▶ What this task involves
Your answer should be the lines below from the one with "(regular), continued |" to the one with "40 mEq/L) |", both included, given again exactly and with nothing added.

▶ Given data
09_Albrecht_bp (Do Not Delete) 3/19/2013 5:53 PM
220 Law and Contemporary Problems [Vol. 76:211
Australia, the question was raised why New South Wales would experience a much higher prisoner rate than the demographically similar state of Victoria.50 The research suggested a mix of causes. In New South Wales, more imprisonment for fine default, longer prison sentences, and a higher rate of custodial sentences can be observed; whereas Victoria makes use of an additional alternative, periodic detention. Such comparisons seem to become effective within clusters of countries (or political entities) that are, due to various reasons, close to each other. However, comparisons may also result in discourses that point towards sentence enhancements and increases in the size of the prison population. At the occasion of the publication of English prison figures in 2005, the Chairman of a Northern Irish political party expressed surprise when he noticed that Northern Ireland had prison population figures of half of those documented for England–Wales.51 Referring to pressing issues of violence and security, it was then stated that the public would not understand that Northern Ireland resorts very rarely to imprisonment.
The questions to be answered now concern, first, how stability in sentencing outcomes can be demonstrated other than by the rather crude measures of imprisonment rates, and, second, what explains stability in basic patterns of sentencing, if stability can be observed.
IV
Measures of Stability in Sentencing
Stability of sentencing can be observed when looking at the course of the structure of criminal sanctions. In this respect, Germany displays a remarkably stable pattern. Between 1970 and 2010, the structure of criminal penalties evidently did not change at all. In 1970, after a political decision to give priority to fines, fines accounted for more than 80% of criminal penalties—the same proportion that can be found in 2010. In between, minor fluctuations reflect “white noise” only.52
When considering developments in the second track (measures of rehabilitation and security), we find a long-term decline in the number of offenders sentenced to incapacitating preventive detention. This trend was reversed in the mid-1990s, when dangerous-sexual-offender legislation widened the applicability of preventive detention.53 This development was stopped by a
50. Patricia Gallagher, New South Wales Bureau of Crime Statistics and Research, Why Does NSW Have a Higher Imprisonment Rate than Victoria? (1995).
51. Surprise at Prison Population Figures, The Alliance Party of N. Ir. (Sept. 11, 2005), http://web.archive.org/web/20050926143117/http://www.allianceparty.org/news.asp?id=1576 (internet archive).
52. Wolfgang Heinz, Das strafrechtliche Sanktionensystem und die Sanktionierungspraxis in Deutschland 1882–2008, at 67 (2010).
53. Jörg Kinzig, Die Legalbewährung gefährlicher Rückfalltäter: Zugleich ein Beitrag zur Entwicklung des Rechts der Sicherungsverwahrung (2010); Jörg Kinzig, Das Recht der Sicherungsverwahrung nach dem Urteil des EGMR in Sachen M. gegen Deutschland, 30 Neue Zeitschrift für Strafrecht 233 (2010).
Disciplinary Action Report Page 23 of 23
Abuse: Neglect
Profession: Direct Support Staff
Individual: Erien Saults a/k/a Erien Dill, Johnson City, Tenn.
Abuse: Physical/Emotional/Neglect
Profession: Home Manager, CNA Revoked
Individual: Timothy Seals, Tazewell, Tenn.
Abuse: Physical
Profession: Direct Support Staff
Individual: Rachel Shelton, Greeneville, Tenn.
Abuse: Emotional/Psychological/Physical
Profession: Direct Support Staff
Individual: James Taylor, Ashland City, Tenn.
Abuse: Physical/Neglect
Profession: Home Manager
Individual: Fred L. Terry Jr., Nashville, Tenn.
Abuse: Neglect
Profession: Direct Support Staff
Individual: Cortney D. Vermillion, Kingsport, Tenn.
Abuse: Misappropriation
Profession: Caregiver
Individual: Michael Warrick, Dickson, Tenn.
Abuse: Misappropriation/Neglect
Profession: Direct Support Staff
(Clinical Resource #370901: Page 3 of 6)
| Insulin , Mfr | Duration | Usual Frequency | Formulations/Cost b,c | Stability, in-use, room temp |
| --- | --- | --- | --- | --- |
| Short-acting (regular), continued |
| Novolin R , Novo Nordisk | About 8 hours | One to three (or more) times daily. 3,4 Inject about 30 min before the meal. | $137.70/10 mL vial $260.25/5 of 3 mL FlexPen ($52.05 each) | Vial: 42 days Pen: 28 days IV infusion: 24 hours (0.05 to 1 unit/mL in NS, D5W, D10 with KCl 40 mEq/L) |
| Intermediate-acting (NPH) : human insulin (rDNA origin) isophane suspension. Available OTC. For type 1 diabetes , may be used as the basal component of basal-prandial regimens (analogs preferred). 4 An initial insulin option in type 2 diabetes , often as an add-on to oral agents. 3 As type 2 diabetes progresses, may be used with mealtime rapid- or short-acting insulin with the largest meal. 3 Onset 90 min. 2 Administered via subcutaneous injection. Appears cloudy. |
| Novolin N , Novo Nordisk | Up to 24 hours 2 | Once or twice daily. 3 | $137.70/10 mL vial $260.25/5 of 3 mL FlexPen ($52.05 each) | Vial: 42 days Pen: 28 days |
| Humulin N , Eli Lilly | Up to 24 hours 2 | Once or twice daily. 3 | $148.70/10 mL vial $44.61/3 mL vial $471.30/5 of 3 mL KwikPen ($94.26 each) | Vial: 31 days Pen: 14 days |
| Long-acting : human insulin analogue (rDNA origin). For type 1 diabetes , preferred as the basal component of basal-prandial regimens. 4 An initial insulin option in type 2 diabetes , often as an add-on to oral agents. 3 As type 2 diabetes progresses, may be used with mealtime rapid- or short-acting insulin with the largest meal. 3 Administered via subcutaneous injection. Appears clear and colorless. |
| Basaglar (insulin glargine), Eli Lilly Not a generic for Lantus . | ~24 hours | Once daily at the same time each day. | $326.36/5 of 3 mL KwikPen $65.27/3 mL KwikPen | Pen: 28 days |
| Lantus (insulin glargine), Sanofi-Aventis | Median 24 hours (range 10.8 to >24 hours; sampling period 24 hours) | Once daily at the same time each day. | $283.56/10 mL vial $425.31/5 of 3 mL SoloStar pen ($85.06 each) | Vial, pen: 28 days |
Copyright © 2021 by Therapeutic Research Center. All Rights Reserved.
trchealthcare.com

▶ Expected output
| Short-acting (regular), continued |
| Novolin R , Novo Nordisk | About 8 hours | One to three (or more) times daily. 3,4 Inject about 30 min before the meal. | $137.70/10 mL vial $260.25/5 of 3 mL FlexPen ($52.05 each) | Vial: 42 days Pen: 28 days IV infusion: 24 hours (0.05 to 1 unit/mL in NS, D5W, D10 with KCl 40 mEq/L) |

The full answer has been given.